Things brings us to the only workable solution, a hybrid of the two aforementioned solutions. Specifically, one must have the stored procedure be in a file of its own, and that file must be an ARM. The former property ensures clean diff operations and the latter property ensures that procedures are updated when they ought to be and no sooner. The actual diff operation entails using a stand-alone diff as opposed to the VCS’s diff but this proves tolerable enough (the author furthermore recommends the KDE program “kompare”).
Of course, one might already be well into a Rails project by the time such a realization occurs. As such a bit of history revisionism may be in order. There may be an ARM that creates a table, then creates a stored procedure, then creates a trigger to bind the stored procedure. To get the proverbial house in order, break this ARM into three distinct ARMs, one that firstly creates the table, another that secondly creates the stored procedure, and finally one that binds the stored procedure with a trigger. There is, however, a gotcha in all this. Recall the way in which”rake db:migrate” figures out which migrations to apply. To hack around this, one must do the ARM-break-apart operation and then fake out the Rake task by inserting the version numbers of those newly created tasks into the schema_versions table, thus preventing the Rake task from blowing up when, say, it cannot create a table that already exists.
Having done all this, the VCS may prove a little confounded in its commentary. This fix-up basically “explodes” one file into three. When the author first attempted this with Git as his VCS, a “git status” command reported there as being three operations, namely a move, a rename, and a copy. Git makes a valiant effort to be clever by implementing “code following”, but doing something really wacky such as this leaves it making some moderately humorous guesses as to what the hell has happened.

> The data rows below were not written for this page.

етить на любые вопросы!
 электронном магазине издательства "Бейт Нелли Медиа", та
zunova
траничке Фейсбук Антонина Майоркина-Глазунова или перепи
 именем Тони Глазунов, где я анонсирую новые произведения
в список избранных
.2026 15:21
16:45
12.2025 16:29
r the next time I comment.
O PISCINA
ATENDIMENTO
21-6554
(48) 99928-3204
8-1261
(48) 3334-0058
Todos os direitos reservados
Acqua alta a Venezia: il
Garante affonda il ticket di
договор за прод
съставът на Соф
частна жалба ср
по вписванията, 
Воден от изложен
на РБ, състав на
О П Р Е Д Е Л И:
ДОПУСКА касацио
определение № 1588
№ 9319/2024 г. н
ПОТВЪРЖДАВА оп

Coming to the end of our journey, let us consider the implications of homing stored procedures in ARMs. Whereas in the case of storing functions in “regular” files one can find them easily, storing them in ARMs poses the “where the hell is the latest definition?” problem. Naming conventions to the rescue… A simple but consistent way of naming ARMs makes answering such a question trivial. Use names such as table_foo_adds_column_baz, proc_bar_caches_calculated_baz_value, and so forth, and finding the file containing the latest definition for the “bar” function becomes a simple matter of “ls db/migrations | grep proc_bar | tail -n 1”.
You just have to know how to use your tools.
— AWG